[Saved entries]
===============
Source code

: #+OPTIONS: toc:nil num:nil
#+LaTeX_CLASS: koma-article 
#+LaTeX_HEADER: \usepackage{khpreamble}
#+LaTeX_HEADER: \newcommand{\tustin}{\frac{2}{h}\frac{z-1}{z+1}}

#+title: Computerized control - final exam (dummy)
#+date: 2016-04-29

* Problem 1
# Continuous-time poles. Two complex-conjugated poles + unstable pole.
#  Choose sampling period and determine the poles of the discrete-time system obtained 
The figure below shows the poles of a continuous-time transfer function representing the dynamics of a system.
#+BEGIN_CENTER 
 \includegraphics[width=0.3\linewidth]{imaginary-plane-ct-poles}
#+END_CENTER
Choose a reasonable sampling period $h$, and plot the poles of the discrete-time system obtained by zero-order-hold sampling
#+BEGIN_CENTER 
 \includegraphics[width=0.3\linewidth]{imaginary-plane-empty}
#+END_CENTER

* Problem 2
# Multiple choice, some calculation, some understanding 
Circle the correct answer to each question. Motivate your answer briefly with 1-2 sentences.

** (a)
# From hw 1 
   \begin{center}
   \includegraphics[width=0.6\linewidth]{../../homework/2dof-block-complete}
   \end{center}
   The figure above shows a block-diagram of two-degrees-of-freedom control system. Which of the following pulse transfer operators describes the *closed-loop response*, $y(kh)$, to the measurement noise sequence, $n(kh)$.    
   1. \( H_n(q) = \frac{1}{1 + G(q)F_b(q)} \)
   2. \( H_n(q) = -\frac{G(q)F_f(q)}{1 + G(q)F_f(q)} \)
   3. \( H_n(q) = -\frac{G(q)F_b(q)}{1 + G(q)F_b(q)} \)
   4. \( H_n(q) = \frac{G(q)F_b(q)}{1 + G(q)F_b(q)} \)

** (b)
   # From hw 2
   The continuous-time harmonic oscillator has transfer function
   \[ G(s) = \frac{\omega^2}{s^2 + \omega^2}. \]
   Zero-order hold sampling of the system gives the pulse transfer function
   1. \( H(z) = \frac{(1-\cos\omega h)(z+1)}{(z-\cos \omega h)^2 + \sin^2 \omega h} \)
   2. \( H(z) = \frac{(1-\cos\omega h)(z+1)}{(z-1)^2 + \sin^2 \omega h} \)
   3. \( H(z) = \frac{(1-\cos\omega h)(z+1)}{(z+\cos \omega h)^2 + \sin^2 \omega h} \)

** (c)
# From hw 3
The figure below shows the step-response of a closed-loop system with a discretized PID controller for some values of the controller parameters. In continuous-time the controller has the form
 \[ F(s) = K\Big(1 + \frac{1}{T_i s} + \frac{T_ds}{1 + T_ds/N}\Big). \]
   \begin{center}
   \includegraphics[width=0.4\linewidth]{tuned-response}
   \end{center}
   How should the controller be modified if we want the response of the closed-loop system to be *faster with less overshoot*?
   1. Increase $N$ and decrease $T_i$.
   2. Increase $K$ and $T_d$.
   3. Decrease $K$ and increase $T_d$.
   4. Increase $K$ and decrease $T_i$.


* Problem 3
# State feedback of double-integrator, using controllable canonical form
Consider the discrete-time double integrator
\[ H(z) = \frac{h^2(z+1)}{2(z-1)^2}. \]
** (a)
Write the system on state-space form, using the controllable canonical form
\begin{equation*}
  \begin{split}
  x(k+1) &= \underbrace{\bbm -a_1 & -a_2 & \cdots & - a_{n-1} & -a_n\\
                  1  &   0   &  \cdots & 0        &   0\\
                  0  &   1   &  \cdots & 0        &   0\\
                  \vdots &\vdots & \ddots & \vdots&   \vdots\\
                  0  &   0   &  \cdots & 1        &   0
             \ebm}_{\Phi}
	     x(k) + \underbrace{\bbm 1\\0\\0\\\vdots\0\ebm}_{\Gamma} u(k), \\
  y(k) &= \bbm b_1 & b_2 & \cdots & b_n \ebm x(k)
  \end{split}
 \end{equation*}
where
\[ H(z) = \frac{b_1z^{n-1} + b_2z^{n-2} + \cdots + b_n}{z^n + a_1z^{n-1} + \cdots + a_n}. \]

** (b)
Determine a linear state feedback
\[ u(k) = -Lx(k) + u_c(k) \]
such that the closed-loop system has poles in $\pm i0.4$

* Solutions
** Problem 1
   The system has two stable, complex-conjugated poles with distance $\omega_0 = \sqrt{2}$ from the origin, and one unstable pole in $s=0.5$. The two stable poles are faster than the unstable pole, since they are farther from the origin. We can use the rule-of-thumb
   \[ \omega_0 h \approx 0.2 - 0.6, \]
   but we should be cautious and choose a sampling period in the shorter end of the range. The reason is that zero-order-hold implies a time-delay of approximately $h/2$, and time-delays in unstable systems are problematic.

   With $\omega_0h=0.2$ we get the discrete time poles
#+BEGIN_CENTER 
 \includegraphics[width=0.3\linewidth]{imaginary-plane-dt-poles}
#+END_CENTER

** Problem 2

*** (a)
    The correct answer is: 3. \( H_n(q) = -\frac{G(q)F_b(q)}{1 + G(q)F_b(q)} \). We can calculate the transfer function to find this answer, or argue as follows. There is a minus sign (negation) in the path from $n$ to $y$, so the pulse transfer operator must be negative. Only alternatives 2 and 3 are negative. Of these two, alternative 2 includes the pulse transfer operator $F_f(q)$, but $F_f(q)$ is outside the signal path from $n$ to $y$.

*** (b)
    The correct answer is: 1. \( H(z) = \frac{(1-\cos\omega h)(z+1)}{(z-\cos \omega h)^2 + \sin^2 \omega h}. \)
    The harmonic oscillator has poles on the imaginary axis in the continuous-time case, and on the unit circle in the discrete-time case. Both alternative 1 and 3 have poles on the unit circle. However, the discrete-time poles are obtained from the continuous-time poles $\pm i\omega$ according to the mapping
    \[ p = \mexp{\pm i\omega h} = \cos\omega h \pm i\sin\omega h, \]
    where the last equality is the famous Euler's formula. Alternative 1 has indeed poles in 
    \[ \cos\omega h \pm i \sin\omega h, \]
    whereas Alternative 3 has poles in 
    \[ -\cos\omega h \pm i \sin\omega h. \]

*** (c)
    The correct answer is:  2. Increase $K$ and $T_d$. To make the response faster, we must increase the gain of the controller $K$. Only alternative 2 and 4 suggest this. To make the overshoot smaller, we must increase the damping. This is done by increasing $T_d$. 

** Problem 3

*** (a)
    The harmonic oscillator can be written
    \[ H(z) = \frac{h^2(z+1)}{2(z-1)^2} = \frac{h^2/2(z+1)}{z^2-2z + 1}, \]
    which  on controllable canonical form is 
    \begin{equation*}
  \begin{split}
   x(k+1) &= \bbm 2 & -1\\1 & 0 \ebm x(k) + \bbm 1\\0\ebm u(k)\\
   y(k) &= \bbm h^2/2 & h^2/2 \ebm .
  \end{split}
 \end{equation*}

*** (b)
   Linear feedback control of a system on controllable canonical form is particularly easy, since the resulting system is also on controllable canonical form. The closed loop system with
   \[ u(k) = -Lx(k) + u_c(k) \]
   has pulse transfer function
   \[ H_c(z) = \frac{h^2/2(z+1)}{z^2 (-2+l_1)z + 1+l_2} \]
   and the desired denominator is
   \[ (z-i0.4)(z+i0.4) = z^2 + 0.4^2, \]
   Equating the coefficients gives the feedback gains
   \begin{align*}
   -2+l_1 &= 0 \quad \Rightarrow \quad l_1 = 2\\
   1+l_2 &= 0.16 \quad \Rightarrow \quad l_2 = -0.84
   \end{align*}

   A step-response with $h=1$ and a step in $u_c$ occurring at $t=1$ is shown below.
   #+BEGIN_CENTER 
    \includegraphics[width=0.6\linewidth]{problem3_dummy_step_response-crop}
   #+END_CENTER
===============
# [Problem to solve]
With every word kept as it is, set down the entries again.

# [Answer for this exercise]
Source code

: #+OPTIONS: toc:nil num:nil
#+LaTeX_CLASS: koma-article 
#+LaTeX_HEADER: \usepackage{khpreamble}
#+LaTeX_HEADER: \newcommand{\tustin}{\frac{2}{h}\frac{z-1}{z+1}}

#+title: Computerized control - final exam (dummy)
#+date: 2016-04-29

* Problem 1
# Continuous-time poles. Two complex-conjugated poles + unstable pole.
#  Choose sampling period and determine the poles of the discrete-time system obtained 
The figure below shows the poles of a continuous-time transfer function representing the dynamics of a system.
#+BEGIN_CENTER 
 \includegraphics[width=0.3\linewidth]{imaginary-plane-ct-poles}
#+END_CENTER
Choose a reasonable sampling period $h$, and plot the poles of the discrete-time system obtained by zero-order-hold sampling
#+BEGIN_CENTER 
 \includegraphics[width=0.3\linewidth]{imaginary-plane-empty}
#+END_CENTER

* Problem 2
# Multiple choice, some calculation, some understanding 
Circle the correct answer to each question. Motivate your answer briefly with 1-2 sentences.

** (a)
# From hw 1 
   \begin{center}
   \includegraphics[width=0.6\linewidth]{../../homework/2dof-block-complete}
   \end{center}
   The figure above shows a block-diagram of two-degrees-of-freedom control system. Which of the following pulse transfer operators describes the *closed-loop response*, $y(kh)$, to the measurement noise sequence, $n(kh)$.    
   1. \( H_n(q) = \frac{1}{1 + G(q)F_b(q)} \)
   2. \( H_n(q) = -\frac{G(q)F_f(q)}{1 + G(q)F_f(q)} \)
   3. \( H_n(q) = -\frac{G(q)F_b(q)}{1 + G(q)F_b(q)} \)
   4. \( H_n(q) = \frac{G(q)F_b(q)}{1 + G(q)F_b(q)} \)

** (b)
   # From hw 2
   The continuous-time harmonic oscillator has transfer function
   \[ G(s) = \frac{\omega^2}{s^2 + \omega^2}. \]
   Zero-order hold sampling of the system gives the pulse transfer function
   1. \( H(z) = \frac{(1-\cos\omega h)(z+1)}{(z-\cos \omega h)^2 + \sin^2 \omega h} \)
   2. \( H(z) = \frac{(1-\cos\omega h)(z+1)}{(z-1)^2 + \sin^2 \omega h} \)
   3. \( H(z) = \frac{(1-\cos\omega h)(z+1)}{(z+\cos \omega h)^2 + \sin^2 \omega h} \)

** (c)
# From hw 3
The figure below shows the step-response of a closed-loop system with a discretized PID controller for some values of the controller parameters. In continuous-time the controller has the form
 \[ F(s) = K\Big(1 + \frac{1}{T_i s} + \frac{T_ds}{1 + T_ds/N}\Big). \]
   \begin{center}
   \includegraphics[width=0.4\linewidth]{tuned-response}
   \end{center}
   How should the controller be modified if we want the response of the closed-loop system to be *faster with less overshoot*?
   1. Increase $N$ and decrease $T_i$.
   2. Increase $K$ and $T_d$.
   3. Decrease $K$ and increase $T_d$.
   4. Increase $K$ and decrease $T_i$.


* Problem 3
# State feedback of double-integrator, using controllable canonical form
Consider the discrete-time double integrator
\[ H(z) = \frac{h^2(z+1)}{2(z-1)^2}. \]
** (a)
Write the system on state-space form, using the controllable canonical form
\begin{equation*}
  \begin{split}
  x(k+1) &= \underbrace{\bbm -a_1 & -a_2 & \cdots & - a_{n-1} & -a_n\\
                  1  &   0   &  \cdots & 0        &   0\\
                  0  &   1   &  \cdots & 0        &   0\\
                  \vdots &\vdots & \ddots & \vdots&   \vdots\\
                  0  &   0   &  \cdots & 1        &   0
             \ebm}_{\Phi}
	     x(k) + \underbrace{\bbm 1\\0\\0\\\vdots\0\ebm}_{\Gamma} u(k), \\
  y(k) &= \bbm b_1 & b_2 & \cdots & b_n \ebm x(k)
  \end{split}
 \end{equation*}
where
\[ H(z) = \frac{b_1z^{n-1} + b_2z^{n-2} + \cdots + b_n}{z^n + a_1z^{n-1} + \cdots + a_n}. \]

** (b)
Determine a linear state feedback
\[ u(k) = -Lx(k) + u_c(k) \]
such that the closed-loop system has poles in $\pm i0.4$

* Solutions
** Problem 1
   The system has two stable, complex-conjugated poles with distance $\omega_0 = \sqrt{2}$ from the origin, and one unstable pole in $s=0.5$. The two stable poles are faster than the unstable pole, since they are farther from the origin. We can use the rule-of-thumb
   \[ \omega_0 h \approx 0.2 - 0.6, \]
   but we should be cautious and choose a sampling period in the shorter end of the range. The reason is that zero-order-hold implies a time-delay of approximately $h/2$, and time-delays in unstable systems are problematic.

   With $\omega_0h=0.2$ we get the discrete time poles
#+BEGIN_CENTER 
 \includegraphics[width=0.3\linewidth]{imaginary-plane-dt-poles}
#+END_CENTER

** Problem 2

*** (a)
    The correct answer is: 3. \( H_n(q) = -\frac{G(q)F_b(q)}{1 + G(q)F_b(q)} \). We can calculate the transfer function to find this answer, or argue as follows. There is a minus sign (negation) in the path from $n$ to $y$, so the pulse transfer operator must be negative. Only alternatives 2 and 3 are negative. Of these two, alternative 2 includes the pulse transfer operator $F_f(q)$, but $F_f(q)$ is outside the signal path from $n$ to $y$.

*** (b)
    The correct answer is: 1. \( H(z) = \frac{(1-\cos\omega h)(z+1)}{(z-\cos \omega h)^2 + \sin^2 \omega h}. \)
    The harmonic oscillator has poles on the imaginary axis in the continuous-time case, and on the unit circle in the discrete-time case. Both alternative 1 and 3 have poles on the unit circle. However, the discrete-time poles are obtained from the continuous-time poles $\pm i\omega$ according to the mapping
    \[ p = \mexp{\pm i\omega h} = \cos\omega h \pm i\sin\omega h, \]
    where the last equality is the famous Euler's formula. Alternative 1 has indeed poles in 
    \[ \cos\omega h \pm i \sin\omega h, \]
    whereas Alternative 3 has poles in 
    \[ -\cos\omega h \pm i \sin\omega h. \]

*** (c)
    The correct answer is:  2. Increase $K$ and $T_d$. To make the response faster, we must increase the gain of the controller $K$. Only alternative 2 and 4 suggest this. To make the overshoot smaller, we must increase the damping. This is done by increasing $T_d$. 

** Problem 3

*** (a)
    The harmonic oscillator can be written
    \[ H(z) = \frac{h^2(z+1)}{2(z-1)^2} = \frac{h^2/2(z+1)}{z^2-2z + 1}, \]
    which  on controllable canonical form is 
    \begin{equation*}
  \begin{split}
   x(k+1) &= \bbm 2 & -1\\1 & 0 \ebm x(k) + \bbm 1\\0\ebm u(k)\\
   y(k) &= \bbm h^2/2 & h^2/2 \ebm .
  \end{split}
 \end{equation*}

*** (b)
   Linear feedback control of a system on controllable canonical form is particularly easy, since the resulting system is also on controllable canonical form. The closed loop system with
   \[ u(k) = -Lx(k) + u_c(k) \]
   has pulse transfer function
   \[ H_c(z) = \frac{h^2/2(z+1)}{z^2 (-2+l_1)z + 1+l_2} \]
   and the desired denominator is
   \[ (z-i0.4)(z+i0.4) = z^2 + 0.4^2, \]
   Equating the coefficients gives the feedback gains
   \begin{align*}
   -2+l_1 &= 0 \quad \Rightarrow \quad l_1 = 2\\
   1+l_2 &= 0.16 \quad \Rightarrow \quad l_2 = -0.84
   \end{align*}

   A step-response with $h=1$ and a step in $u_c$ occurring at $t=1$ is shown below.
   #+BEGIN_CENTER 
    \includegraphics[width=0.6\linewidth]{problem3_dummy_step_response-crop}
   #+END_CENTER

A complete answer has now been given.